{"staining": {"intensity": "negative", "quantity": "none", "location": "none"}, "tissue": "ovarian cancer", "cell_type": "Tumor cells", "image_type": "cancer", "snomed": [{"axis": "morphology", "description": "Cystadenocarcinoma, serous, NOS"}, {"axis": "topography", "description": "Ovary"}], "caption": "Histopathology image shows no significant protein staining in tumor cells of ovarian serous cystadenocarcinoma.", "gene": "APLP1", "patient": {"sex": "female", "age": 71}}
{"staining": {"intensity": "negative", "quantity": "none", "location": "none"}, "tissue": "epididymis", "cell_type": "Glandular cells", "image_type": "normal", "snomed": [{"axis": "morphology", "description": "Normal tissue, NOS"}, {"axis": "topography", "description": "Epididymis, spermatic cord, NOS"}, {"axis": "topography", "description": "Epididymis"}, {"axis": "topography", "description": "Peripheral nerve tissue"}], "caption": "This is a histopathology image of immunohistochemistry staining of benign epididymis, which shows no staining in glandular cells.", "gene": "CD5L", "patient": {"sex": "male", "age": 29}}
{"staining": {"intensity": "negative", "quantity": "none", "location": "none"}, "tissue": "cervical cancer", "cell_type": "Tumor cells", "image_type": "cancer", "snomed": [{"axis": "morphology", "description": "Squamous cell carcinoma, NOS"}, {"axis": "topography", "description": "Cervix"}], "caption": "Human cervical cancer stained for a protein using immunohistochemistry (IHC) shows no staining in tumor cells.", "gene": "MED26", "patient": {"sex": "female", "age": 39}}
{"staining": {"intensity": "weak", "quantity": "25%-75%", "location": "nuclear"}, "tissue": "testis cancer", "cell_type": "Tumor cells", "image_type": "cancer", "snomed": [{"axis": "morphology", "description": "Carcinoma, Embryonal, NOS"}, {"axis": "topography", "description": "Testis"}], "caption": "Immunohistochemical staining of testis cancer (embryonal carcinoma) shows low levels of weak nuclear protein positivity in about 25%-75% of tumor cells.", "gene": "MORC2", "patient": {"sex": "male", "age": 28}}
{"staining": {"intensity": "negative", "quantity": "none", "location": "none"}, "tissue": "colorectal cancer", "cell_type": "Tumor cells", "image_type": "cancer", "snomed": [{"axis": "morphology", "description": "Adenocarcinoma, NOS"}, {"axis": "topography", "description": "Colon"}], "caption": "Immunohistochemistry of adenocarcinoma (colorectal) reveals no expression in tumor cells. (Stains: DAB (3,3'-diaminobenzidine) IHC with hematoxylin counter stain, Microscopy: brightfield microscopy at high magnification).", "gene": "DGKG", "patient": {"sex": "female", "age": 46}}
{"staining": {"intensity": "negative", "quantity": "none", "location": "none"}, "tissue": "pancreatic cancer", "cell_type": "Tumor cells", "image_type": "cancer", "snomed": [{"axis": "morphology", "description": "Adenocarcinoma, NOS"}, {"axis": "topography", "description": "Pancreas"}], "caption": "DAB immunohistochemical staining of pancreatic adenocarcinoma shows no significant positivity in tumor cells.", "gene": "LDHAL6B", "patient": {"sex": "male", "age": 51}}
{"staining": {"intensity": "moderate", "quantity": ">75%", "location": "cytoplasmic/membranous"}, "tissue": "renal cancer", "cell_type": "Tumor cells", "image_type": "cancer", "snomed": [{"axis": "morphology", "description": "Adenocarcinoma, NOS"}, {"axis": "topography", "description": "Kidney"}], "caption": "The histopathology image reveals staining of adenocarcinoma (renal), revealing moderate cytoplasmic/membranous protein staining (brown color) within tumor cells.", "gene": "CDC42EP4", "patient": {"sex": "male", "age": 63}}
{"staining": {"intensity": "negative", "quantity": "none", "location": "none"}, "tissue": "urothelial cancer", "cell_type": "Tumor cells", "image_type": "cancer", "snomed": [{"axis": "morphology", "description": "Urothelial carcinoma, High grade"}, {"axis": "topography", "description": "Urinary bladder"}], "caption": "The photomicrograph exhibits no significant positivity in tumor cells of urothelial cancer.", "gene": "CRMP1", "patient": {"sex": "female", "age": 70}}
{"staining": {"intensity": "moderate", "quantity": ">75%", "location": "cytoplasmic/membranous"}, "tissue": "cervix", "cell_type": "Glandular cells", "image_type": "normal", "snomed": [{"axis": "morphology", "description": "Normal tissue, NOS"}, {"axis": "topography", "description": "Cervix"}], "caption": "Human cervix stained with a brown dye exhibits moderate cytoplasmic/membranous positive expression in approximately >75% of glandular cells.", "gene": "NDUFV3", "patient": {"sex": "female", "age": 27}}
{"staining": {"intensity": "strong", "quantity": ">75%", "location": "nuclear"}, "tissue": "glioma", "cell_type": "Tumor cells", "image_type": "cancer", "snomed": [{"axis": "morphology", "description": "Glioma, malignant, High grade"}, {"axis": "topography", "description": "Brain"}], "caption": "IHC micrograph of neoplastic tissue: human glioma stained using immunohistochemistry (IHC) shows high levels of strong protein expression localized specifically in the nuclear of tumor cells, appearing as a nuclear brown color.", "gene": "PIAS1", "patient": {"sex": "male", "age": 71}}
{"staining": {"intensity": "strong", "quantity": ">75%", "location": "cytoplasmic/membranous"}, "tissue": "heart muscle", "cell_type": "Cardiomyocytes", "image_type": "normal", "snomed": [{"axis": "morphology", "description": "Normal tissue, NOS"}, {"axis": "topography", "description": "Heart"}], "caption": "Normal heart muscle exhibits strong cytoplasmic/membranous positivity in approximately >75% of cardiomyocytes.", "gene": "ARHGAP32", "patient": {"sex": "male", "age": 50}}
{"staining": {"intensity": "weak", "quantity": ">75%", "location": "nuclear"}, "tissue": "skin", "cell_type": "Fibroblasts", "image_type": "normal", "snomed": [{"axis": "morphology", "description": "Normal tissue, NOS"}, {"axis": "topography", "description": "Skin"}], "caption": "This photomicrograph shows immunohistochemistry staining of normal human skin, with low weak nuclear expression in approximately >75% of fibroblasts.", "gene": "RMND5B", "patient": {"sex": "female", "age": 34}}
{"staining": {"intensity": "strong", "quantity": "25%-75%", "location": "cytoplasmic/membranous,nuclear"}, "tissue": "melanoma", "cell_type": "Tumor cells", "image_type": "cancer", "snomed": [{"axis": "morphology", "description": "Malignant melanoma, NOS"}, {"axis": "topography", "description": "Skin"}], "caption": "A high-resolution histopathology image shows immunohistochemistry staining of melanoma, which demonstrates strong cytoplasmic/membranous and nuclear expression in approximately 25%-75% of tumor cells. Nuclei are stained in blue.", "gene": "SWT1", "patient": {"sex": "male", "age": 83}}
○ ○ ○ ○
WHAT THE TASK REQUIRES: From the records above, extract exactly and only the lines that begin at the line with "of adenocarcinoma (colorectal)" and stop after the line with "staining of pancreatic".

SOLVED EXERCISE:
{"staining": {"intensity": "negative", "quantity": "none", "location": "none"}, "tissue": "colorectal cancer", "cell_type": "Tumor cells", "image_type": "cancer", "snomed": [{"axis": "morphology", "description": "Adenocarcinoma, NOS"}, {"axis": "topography", "description": "Colon"}], "caption": "Immunohistochemistry of adenocarcinoma (colorectal) reveals no expression in tumor cells. (Stains: DAB (3,3'-diaminobenzidine) IHC with hematoxylin counter stain, Microscopy: brightfield microscopy at high magnification).", "gene": "DGKG", "patient": {"sex": "female", "age": 46}}
{"staining": {"intensity": "negative", "quantity": "none", "location": "none"}, "tissue": "pancreatic cancer", "cell_type": "Tumor cells", "image_type": "cancer", "snomed": [{"axis": "morphology", "description": "Adenocarcinoma, NOS"}, {"axis": "topography", "description": "Pancreas"}], "caption": "DAB immunohistochemical staining of pancreatic adenocarcinoma shows no significant positivity in tumor cells.", "gene": "LDHAL6B", "patient": {"sex": "male", "age": 51}}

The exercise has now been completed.